From Wikipedia, the free encyclopedia

There are very few or no other articles that link to this one.
Please help introduce links in articles on related topics. After links have been created, remove this message.
This article has been tagged since November 2006.

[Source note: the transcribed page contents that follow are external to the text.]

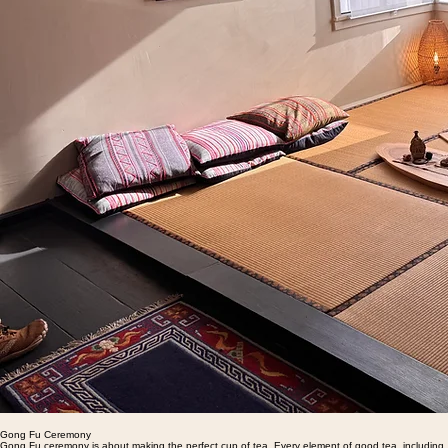
Gong Fu Ceremony
Gong Fu ceremony is about making the perfect cup of tea. Every element of good tea, including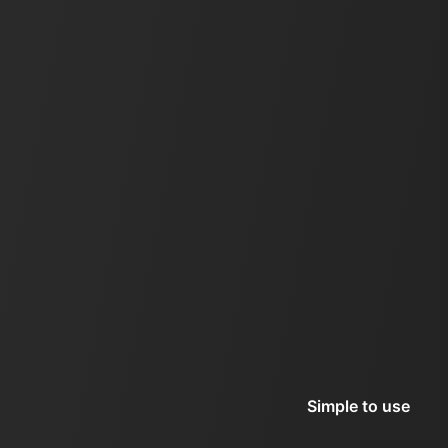
Simple to use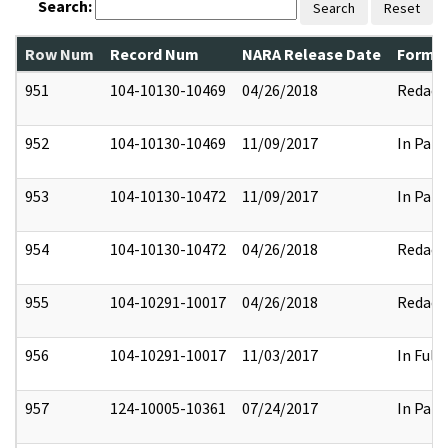
Search:
Search
Reset
Row Num
Record Num
NARA Release Date
Former
951
104-10130-10469
04/26/2018
Redact
952
104-10130-10469
11/09/2017
In Part
953
104-10130-10472
11/09/2017
In Part
954
104-10130-10472
04/26/2018
Redact
955
104-10291-10017
04/26/2018
Redact
956
104-10291-10017
11/03/2017
In Full
957
124-10005-10361
07/24/2017
In Part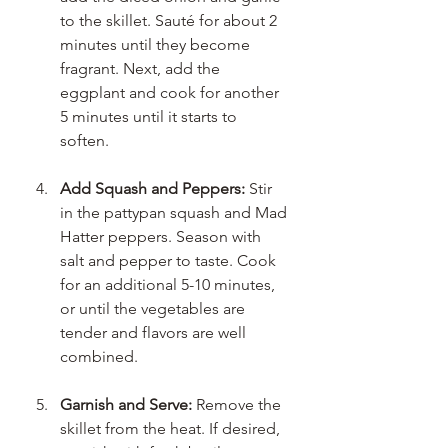
to the skillet. Sauté for about 2 
minutes until they become 
fragrant. Next, add the 
eggplant and cook for another 
5 minutes until it starts to 
soften. 
Add Squash and Peppers:
 Stir 
in the pattypan squash and Mad 
Hatter peppers. Season with 
salt and pepper to taste. Cook 
for an additional 5-10 minutes, 
or until the vegetables are 
tender and flavors are well 
combined. 
Garnish and Serve:
 Remove the 
skillet from the heat. If desired, 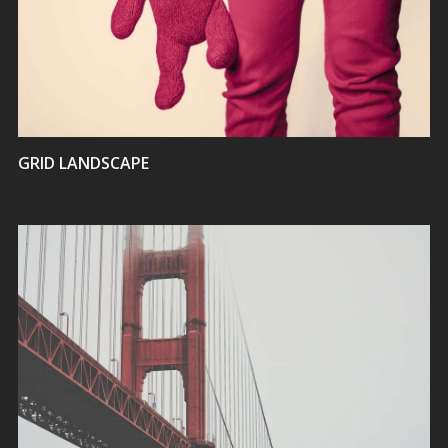
VIEW
GRID LANDSCAPE
VIEW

Formulated by Cybenko in 1989, the theorem states:

Let $\varphi$ be any continuous sigmoid-type function [e.g., $\varphi(\xi) = 1/(1+e^{-\xi})$ ]. Then, given any continuous real-valued function $f$ on $[0,1] n$ (or any other compact subset of $R n$ ) and $ε > 0$ , there exists vectors $\mathbf{w_1}, \mathbf{w_2}, ..., \mathbf{w_N}, \mathbf{\alpha}$ and $\mathbf{\theta}$ and a parameterized function $G(\mathbf{\cdot},\mathbf{w},\mathbf{\alpha},\mathbf{\theta}): [0,1]^n \rightarrow R$ such that

$|G(\mathbf{x},\mathbf{w},\mathbf{\alpha},\mathbf{\theta}) - f(x)| < |\epsilon|$ for all $\mathbf{x} \in [0,1]^n$

where

$G(\mathbf{x},\mathbf{w},\mathbf{\alpha},\mathbf{\theta}) = \sum_{i=1}^N\alpha_j\varphi(\mathbf{w}_j^T\mathbf{x} + \theta_j)$

and $\mathbf{w}_j \in R^n, \alpha_j, \theta_j \in R, \mathbf{w} = (\mathbf{w}_1, \mathbf{w}_2, ... \mathbf{w}_N), \mathbf{\alpha} = (\alpha_1, \alpha_2, ... \alpha_N),$ and $\mathbf{\theta} = (\theta_1, \theta_2, ..., \theta_N)$ .

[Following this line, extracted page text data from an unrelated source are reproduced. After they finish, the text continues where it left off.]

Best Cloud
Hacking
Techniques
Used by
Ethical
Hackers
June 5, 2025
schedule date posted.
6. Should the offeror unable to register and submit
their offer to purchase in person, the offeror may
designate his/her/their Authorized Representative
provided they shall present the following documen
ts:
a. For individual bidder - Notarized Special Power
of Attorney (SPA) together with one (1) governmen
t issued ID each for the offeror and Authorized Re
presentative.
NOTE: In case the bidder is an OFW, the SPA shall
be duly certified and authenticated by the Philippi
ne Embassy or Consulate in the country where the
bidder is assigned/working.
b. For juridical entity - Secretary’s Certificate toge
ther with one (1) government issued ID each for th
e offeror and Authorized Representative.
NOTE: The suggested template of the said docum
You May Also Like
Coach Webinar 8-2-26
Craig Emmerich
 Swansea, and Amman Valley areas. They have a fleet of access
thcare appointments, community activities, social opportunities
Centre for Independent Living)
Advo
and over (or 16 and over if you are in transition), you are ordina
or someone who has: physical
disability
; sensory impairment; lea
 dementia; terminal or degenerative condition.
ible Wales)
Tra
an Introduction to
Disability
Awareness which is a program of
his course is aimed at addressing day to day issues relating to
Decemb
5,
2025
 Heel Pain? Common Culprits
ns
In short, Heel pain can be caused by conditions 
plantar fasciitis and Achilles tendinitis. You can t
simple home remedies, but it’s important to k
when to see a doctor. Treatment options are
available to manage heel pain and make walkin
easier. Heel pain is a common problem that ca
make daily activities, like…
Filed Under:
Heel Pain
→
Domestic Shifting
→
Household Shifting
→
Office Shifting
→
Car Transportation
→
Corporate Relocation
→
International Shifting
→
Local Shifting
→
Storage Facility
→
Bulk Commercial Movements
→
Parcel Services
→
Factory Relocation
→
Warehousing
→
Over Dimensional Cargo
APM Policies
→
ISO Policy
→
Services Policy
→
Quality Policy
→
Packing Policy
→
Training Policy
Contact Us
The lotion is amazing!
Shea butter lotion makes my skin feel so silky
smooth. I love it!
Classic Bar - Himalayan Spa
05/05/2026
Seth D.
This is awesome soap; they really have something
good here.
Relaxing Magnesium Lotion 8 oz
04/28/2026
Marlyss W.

This theorem says that a single hidden layer, feed forward neural network is capable of approximating any continuous, multivariate function to the desired degree of accuracy and that failure to map a function arises from poor choices for $\mathbf{w}_1, \mathbf{w}_2, ..., \mathbf{w}_N, \mathbf{\alpha},$ and $\mathbf{\theta}$ or an insufficient number of hidden neurons.